EXERCISE REQUIREMENTS: Write the listing out again word for word, skipping each picture.
DATA SECTION Block Start
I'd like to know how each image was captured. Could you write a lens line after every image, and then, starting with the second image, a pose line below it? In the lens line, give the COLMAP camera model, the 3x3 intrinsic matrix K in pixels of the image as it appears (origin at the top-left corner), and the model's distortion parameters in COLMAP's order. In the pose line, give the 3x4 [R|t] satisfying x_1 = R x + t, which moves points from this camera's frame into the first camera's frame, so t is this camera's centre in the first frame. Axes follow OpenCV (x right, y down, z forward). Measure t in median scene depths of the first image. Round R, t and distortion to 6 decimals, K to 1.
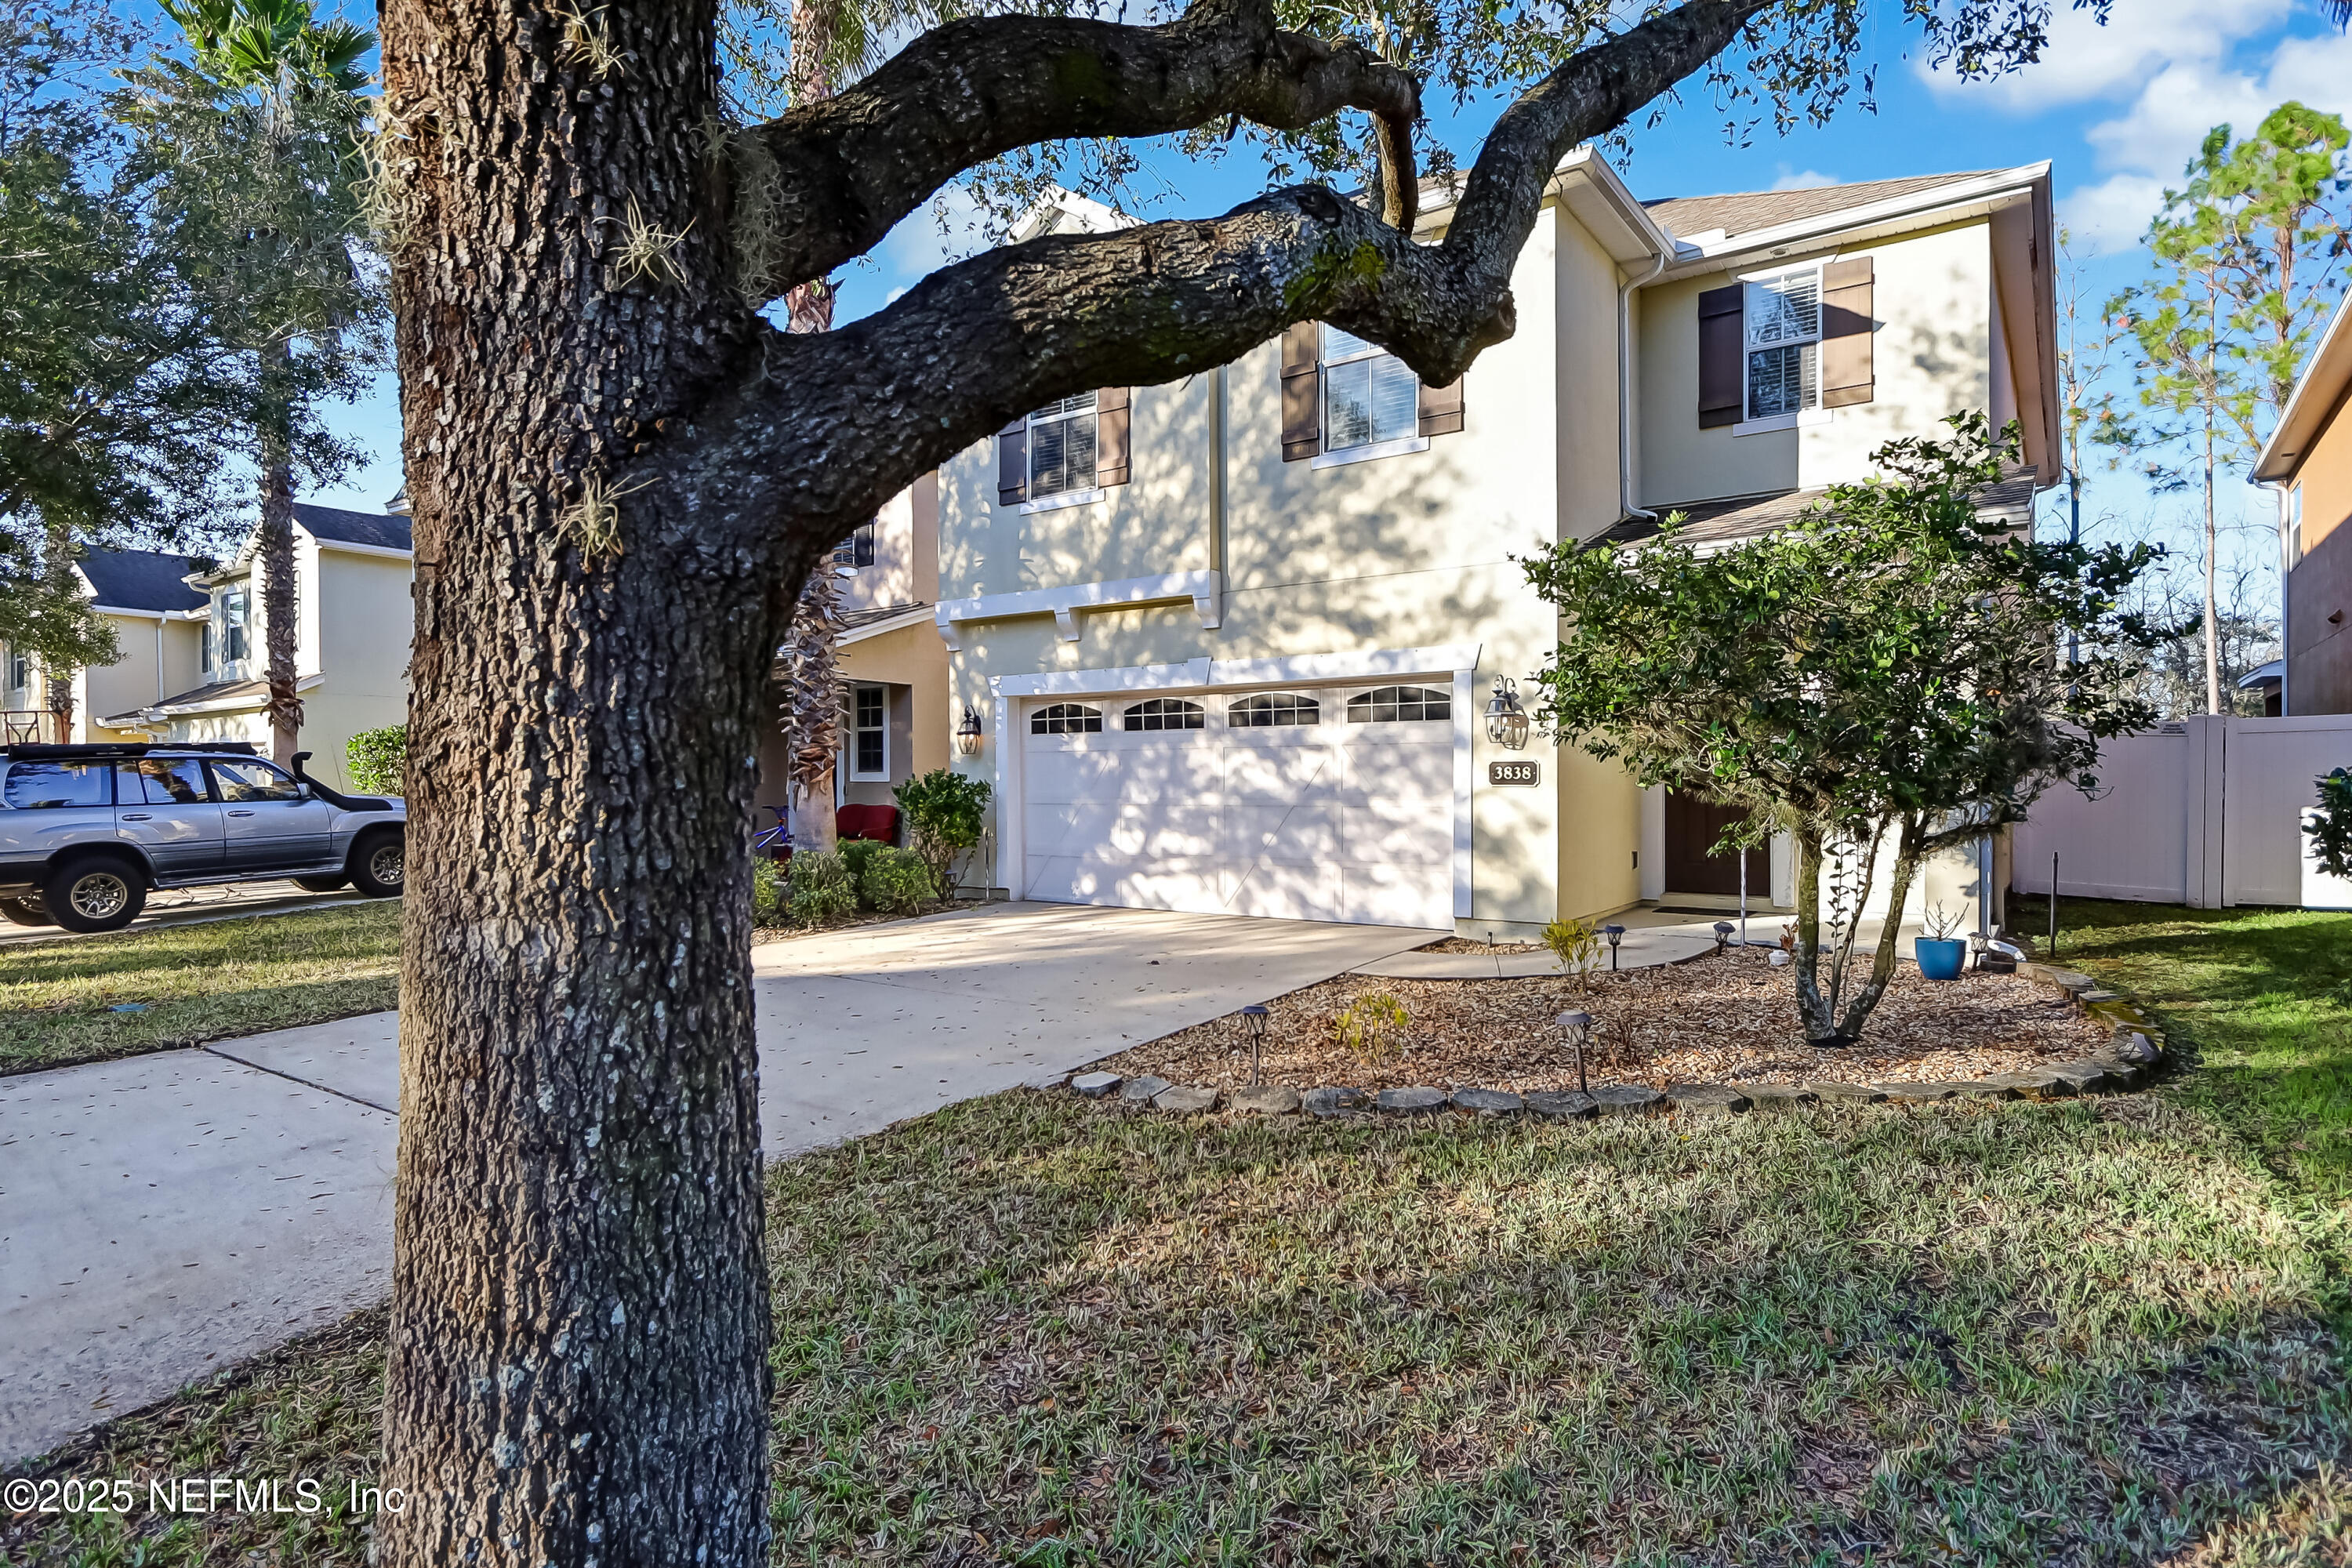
lens RADIAL K [[1244.1, 0, 1176.6], [0, 1244.1, 794.2], [0, 0, 1]] dist [-0.033803, 0.001605]
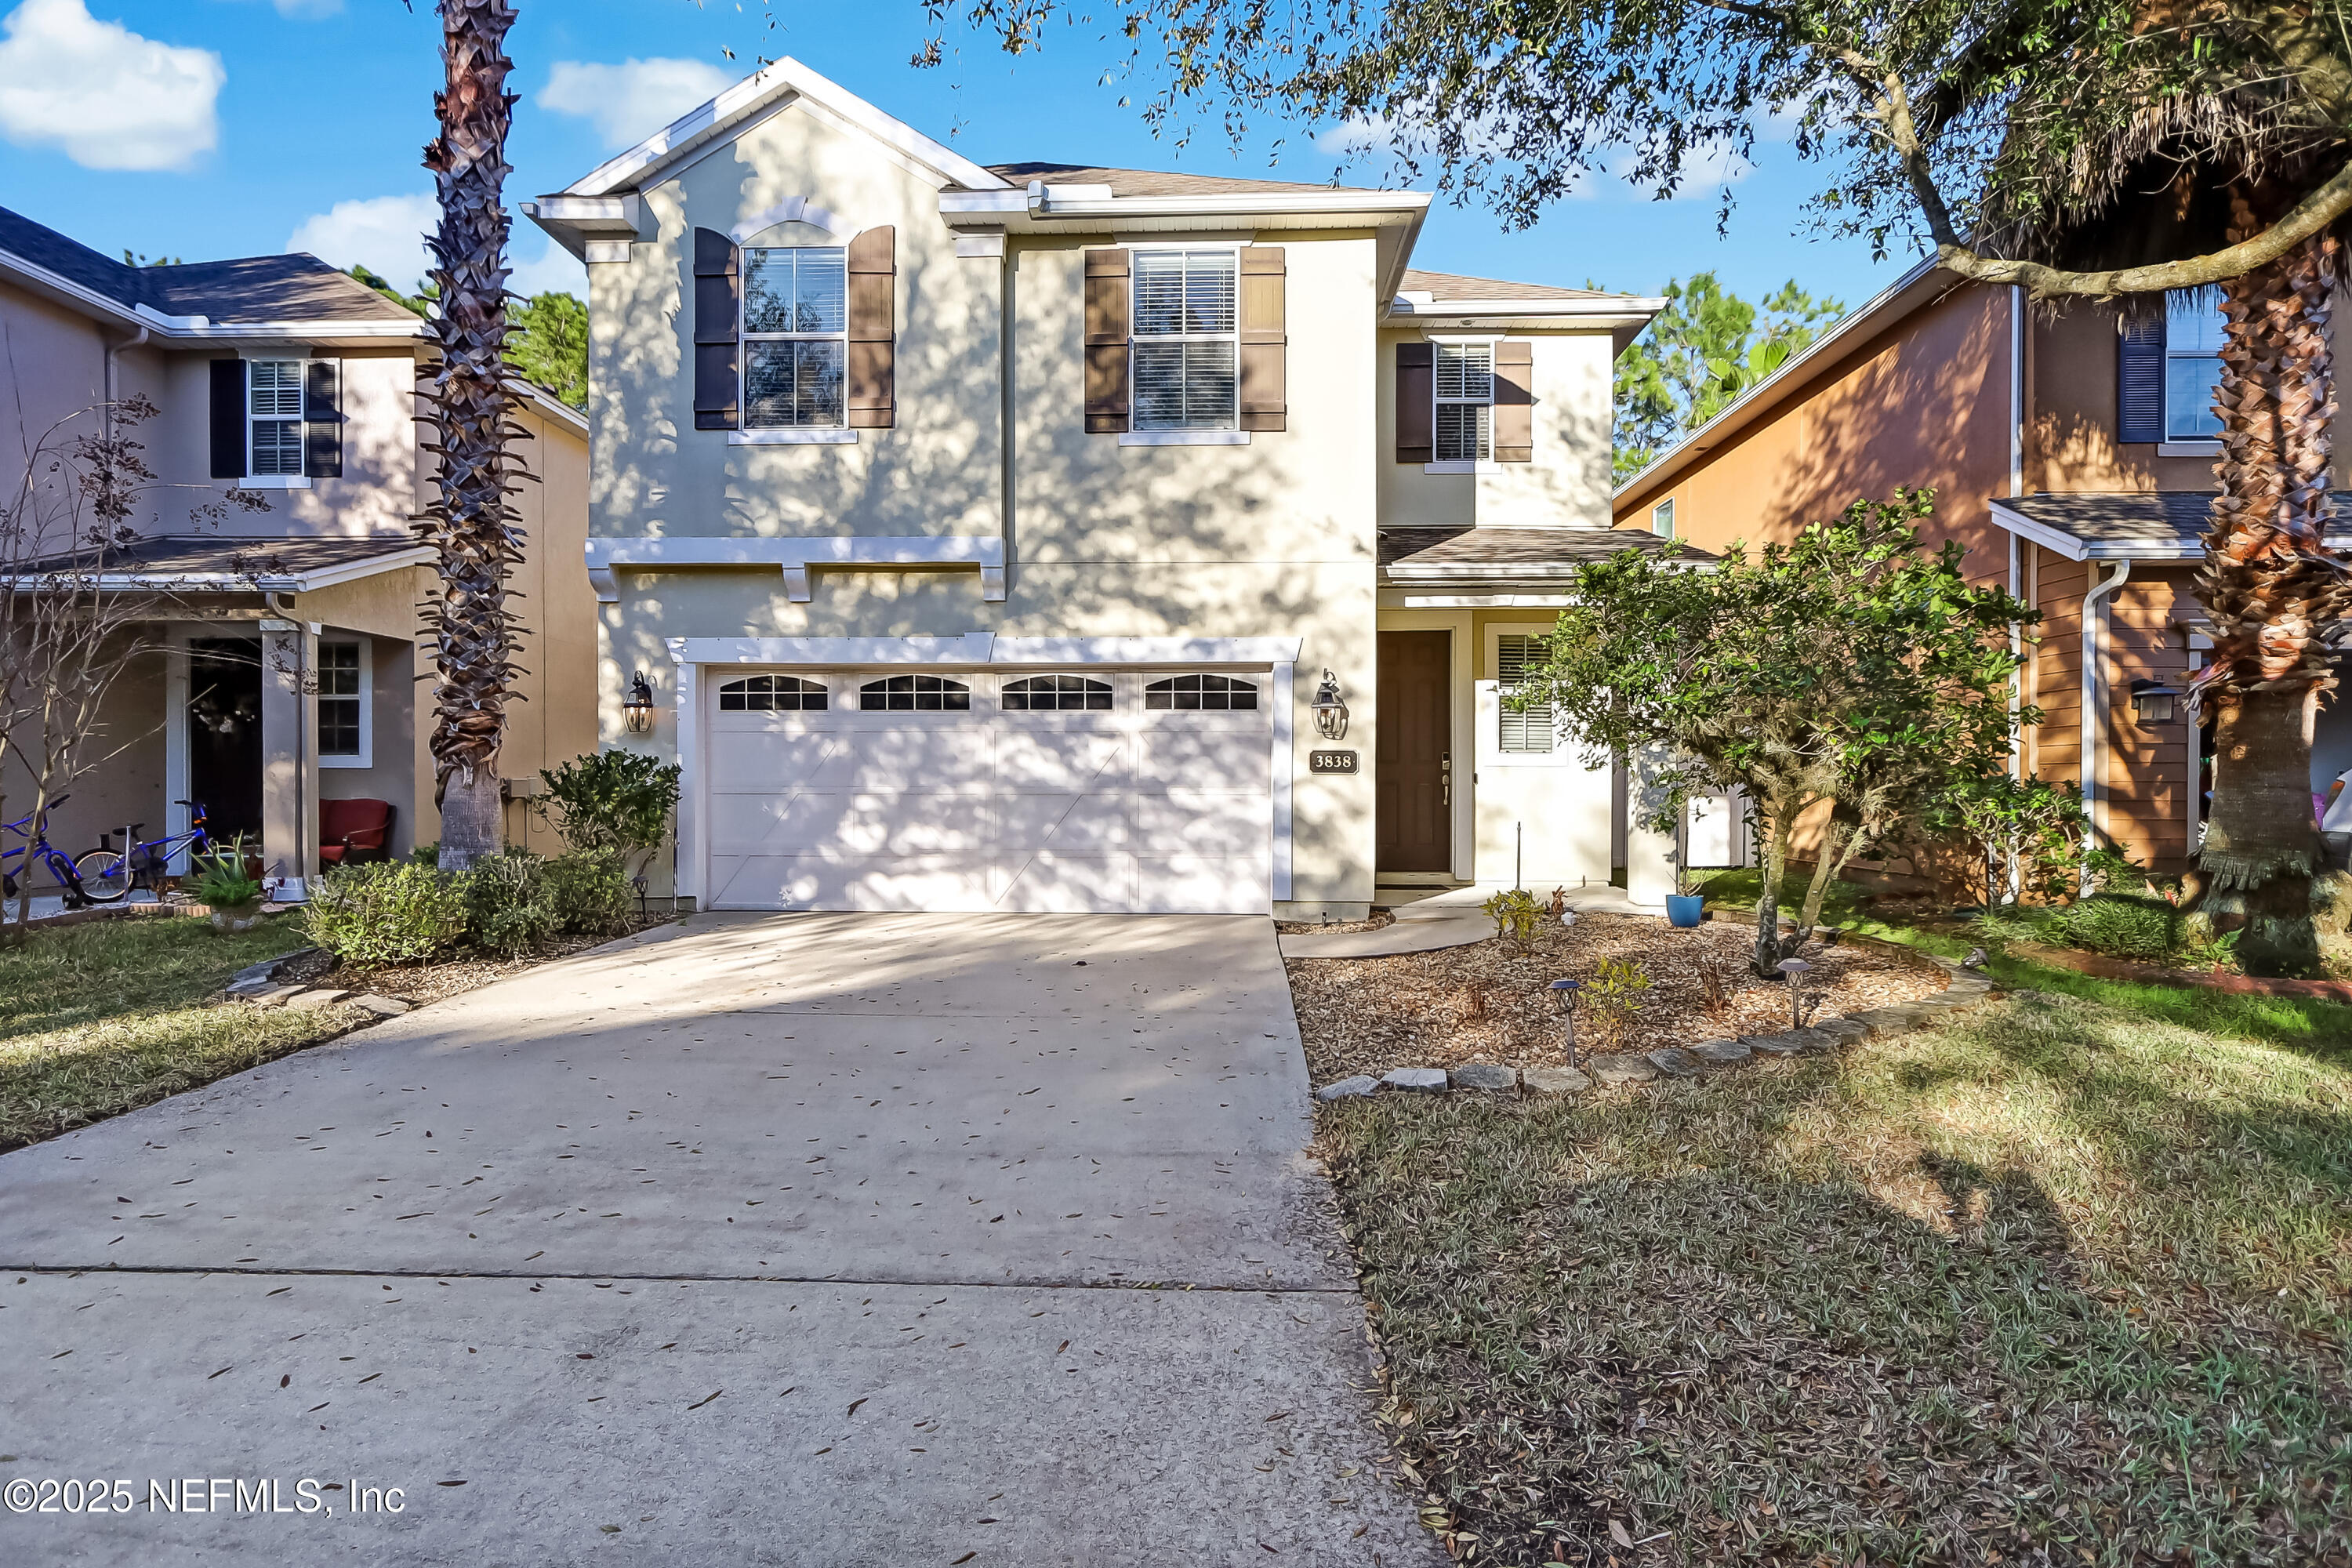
lens RADIAL K [[1244.1, 0, 1175.9], [0, 1244.1, 777.9], [0, 0, 1]] dist [-0.033803, 0.001605]
pose [[0.825750, 0.006646, 0.563997, -0.383992], [0.000064, 0.999929, -0.011877, 0.007252], [-0.564037, 0.009844, 0.825691, 0.173293]]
DATA SECTION Block End
WRITTEN SOLUTION:
I'd like to know how each image was captured. Could you write a lens line after every image, and then, starting with the second image, a pose line below it? In the lens line, give the COLMAP camera model, the 3x3 intrinsic matrix K in pixels of the image as it appears (origin at the top-left corner), and the model's distortion parameters in COLMAP's order. In the pose line, give the 3x4 [R|t] satisfying x_1 = R x + t, which moves points from this camera's frame into the first camera's frame, so t is this camera's centre in the first frame. Axes follow OpenCV (x right, y down, z forward). Measure t in median scene depths of the first image. Round R, t and distortion to 6 decimals, K to 1.
lens RADIAL K [[1244.1, 0, 1176.6], [0, 1244.1, 794.2], [0, 0, 1]] dist [-0.033803, 0.001605]
lens RADIAL K [[1244.1, 0, 1175.9], [0, 1244.1, 777.9], [0, 0, 1]] dist [-0.033803, 0.001605]
pose [[0.825750, 0.006646, 0.563997, -0.383992], [0.000064, 0.999929, -0.011877, 0.007252], [-0.564037, 0.009844, 0.825691, 0.173293]]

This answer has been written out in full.